Right away after the flood, Eller said he and the others in the Habitat crew wanted to help the Powells, but there were a number of challenges facing them.

First, the Powells had to qualify for a Habitat home, which requires a family to pay a no-interest loan on the home and donate 265 hours of their time to help build the house.

The Powells qualified, but there were still more obstacles to getting the house built—the water damaged home needed to be torn down, the lot needed to be raised above the flood line and money had to be raised to pay for the materials to construct a new home.

The local fire department stepped in and agreed to burn down the house as a training exercise, and the office of Minnesota Sen. Al Franken caught wind of the initiative and found a trucking firm to bring in the material needed to raise the lot above flood level.
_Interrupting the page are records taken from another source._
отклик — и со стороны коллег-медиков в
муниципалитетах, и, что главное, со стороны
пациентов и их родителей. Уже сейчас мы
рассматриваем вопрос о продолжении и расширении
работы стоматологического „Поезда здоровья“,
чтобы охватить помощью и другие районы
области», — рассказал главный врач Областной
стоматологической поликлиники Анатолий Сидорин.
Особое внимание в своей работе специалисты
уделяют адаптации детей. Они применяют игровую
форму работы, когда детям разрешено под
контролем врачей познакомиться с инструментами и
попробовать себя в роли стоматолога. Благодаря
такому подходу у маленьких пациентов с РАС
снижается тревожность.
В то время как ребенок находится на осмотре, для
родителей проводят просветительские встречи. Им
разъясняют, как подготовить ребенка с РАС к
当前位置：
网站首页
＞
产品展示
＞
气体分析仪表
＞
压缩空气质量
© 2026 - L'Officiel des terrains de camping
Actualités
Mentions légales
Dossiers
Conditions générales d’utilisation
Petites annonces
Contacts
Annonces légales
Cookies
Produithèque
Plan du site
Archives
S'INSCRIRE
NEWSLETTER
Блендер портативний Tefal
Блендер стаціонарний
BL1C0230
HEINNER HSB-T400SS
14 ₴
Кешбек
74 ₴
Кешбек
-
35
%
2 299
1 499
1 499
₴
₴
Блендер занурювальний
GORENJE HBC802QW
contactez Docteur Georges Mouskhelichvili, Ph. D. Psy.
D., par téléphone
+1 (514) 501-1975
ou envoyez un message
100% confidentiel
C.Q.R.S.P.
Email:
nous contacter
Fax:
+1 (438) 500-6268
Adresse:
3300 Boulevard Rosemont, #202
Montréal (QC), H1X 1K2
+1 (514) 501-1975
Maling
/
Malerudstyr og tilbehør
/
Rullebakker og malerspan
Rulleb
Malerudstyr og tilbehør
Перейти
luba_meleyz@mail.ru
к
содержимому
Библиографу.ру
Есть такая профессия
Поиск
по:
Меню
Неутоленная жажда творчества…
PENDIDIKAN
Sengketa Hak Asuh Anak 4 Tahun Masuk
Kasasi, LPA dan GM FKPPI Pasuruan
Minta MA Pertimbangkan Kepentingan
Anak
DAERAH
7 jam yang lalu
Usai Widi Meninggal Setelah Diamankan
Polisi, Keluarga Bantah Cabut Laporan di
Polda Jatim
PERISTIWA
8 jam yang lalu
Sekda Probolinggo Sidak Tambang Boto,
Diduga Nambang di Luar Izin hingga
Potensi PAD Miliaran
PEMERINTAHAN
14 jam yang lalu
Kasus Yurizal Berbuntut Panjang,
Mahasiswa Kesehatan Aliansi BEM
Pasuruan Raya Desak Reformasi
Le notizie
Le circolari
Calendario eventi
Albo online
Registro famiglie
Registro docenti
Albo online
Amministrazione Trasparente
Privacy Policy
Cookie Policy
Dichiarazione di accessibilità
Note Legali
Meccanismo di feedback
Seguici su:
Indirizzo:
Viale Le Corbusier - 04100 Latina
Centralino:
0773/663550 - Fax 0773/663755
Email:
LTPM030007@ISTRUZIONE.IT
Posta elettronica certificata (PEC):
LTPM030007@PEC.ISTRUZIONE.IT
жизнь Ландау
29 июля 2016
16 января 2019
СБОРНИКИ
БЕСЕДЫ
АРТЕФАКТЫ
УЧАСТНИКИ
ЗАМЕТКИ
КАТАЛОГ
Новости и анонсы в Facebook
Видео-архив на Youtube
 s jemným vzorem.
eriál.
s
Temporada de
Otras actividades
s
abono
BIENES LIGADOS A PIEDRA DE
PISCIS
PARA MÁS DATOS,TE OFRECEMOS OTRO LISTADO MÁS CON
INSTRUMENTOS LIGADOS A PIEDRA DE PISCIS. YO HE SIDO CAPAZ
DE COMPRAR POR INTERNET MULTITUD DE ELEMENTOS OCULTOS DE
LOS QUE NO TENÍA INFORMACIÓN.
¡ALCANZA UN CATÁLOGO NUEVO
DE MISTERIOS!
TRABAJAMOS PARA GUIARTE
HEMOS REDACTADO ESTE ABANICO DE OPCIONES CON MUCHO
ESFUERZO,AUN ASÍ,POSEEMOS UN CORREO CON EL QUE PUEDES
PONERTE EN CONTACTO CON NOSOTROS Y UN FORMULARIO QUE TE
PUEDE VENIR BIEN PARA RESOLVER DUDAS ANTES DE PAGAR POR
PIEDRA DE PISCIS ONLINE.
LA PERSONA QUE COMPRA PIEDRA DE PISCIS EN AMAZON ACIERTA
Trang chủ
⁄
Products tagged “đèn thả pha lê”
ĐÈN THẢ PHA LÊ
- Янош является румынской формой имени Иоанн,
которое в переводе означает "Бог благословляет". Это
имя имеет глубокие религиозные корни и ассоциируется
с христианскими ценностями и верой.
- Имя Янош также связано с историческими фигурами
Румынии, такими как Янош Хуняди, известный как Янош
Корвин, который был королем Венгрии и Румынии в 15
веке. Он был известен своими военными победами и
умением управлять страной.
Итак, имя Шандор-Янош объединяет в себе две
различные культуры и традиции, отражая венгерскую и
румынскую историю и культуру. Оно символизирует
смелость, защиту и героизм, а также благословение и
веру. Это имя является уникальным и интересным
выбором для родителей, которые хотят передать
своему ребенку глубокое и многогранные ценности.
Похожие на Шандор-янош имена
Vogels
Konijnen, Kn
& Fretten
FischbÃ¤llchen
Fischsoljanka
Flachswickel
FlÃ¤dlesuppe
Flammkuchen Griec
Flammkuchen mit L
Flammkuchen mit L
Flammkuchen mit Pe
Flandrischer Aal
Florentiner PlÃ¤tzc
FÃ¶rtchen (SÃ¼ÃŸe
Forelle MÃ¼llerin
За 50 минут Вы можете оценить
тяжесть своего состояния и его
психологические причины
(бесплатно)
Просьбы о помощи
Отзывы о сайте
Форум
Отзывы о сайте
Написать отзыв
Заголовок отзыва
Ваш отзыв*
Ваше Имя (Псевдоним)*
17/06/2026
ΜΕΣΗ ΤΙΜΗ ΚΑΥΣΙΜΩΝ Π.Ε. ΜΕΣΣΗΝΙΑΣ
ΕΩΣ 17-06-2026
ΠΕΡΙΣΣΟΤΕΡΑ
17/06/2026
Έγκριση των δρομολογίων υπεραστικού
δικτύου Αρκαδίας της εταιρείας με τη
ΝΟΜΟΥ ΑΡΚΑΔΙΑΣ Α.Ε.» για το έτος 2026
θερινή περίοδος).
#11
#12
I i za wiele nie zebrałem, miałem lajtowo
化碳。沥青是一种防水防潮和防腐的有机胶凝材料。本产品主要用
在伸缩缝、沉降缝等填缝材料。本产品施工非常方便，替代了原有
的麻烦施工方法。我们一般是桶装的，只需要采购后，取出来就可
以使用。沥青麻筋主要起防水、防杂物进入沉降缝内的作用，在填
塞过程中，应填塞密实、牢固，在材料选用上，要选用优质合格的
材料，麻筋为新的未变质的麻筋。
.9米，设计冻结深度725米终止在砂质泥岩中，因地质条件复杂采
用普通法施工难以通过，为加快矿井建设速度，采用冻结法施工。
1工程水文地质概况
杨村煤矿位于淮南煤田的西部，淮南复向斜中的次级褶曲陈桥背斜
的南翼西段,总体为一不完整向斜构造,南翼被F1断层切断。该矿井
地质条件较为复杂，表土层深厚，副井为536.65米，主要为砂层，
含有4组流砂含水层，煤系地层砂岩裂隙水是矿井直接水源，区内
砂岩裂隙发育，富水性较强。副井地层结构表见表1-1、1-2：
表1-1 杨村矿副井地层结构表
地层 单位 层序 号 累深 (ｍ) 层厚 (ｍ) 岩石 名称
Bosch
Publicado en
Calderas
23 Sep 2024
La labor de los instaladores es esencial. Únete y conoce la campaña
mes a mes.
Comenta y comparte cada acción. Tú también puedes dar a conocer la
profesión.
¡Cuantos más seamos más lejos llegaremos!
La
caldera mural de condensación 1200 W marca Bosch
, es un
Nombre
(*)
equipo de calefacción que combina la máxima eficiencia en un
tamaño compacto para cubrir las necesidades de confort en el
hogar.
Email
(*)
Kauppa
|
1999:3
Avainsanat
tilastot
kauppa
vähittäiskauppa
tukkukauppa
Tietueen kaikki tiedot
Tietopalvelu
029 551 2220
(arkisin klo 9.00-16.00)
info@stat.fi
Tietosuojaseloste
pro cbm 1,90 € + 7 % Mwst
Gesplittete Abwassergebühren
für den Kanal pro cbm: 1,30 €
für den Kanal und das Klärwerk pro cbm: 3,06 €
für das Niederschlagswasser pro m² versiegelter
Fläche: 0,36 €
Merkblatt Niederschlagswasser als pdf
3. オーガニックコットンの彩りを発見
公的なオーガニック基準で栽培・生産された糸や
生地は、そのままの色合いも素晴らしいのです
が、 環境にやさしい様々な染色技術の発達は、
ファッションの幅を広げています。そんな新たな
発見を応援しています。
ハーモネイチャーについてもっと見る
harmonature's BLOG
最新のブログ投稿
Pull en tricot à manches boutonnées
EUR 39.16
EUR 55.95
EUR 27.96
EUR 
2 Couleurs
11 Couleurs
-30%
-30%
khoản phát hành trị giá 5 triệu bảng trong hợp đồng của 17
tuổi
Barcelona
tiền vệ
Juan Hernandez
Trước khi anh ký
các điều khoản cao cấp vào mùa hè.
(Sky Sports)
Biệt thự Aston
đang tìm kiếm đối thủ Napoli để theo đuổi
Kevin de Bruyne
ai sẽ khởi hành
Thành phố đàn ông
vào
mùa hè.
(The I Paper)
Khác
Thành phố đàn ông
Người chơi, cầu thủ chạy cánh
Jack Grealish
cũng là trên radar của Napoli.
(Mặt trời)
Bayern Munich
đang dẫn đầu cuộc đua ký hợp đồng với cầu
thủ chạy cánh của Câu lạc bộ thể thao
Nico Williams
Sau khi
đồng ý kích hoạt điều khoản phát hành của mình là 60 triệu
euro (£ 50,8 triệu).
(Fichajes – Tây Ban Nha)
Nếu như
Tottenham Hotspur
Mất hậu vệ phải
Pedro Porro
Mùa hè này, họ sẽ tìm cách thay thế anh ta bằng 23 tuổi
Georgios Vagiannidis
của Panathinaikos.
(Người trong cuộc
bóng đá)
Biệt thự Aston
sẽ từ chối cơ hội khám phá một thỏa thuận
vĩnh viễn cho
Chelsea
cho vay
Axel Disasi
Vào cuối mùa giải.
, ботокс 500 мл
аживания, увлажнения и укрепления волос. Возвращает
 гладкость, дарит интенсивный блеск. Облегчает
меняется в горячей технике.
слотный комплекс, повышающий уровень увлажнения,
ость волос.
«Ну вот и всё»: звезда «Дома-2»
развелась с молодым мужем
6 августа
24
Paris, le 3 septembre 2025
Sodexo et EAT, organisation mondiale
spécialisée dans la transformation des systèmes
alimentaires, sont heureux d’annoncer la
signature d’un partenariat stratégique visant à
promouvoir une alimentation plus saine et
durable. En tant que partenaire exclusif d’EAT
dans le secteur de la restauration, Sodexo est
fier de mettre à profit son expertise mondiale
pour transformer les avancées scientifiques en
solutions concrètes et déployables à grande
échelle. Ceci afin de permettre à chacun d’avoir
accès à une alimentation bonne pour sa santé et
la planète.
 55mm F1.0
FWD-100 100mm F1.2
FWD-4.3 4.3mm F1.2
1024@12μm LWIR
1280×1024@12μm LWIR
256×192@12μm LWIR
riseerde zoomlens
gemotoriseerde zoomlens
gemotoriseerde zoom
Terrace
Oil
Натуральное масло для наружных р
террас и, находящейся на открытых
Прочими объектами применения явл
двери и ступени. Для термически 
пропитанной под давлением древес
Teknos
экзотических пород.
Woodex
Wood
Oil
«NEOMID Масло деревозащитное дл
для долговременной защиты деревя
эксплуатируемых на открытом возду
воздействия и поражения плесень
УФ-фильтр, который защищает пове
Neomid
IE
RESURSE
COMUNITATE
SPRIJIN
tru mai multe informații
Only raising the money to purchase the building materials is left, and that’s where Eller comes in.

He’s printed information about the Powell’s predicament on 4,000 flyers, which he plans to hand out to as many people as he can during his journey.

So far, Eller has raised about $3,800 for the project.

To make construction of the home come to fruition, Eller said he needs to collect about $60,000.

Eller said the Powells are good, hardworking people.

He noted that when the flood waters were starting to fill up their home, Crystal rushed to get as many belongings out of the house as possible, and in the process dislodged screws from her recently-broken ankle.

Crystal Powell and her family

Crystal Powell and her family

She dealt with the pain and went to work the next day.

“That compelling story of what a hard worker she was just touched my heart so deeply,” Eller said. “I thought, ‘This person will do nothing but succeed with a habitat for humanity home.’”

Those who would like to make a tax-deductible donation, which will be used to purchase materials to build the Powells a new house, can do so by mailing checks to P.O. Box 529, Cambridge, MN, 55008.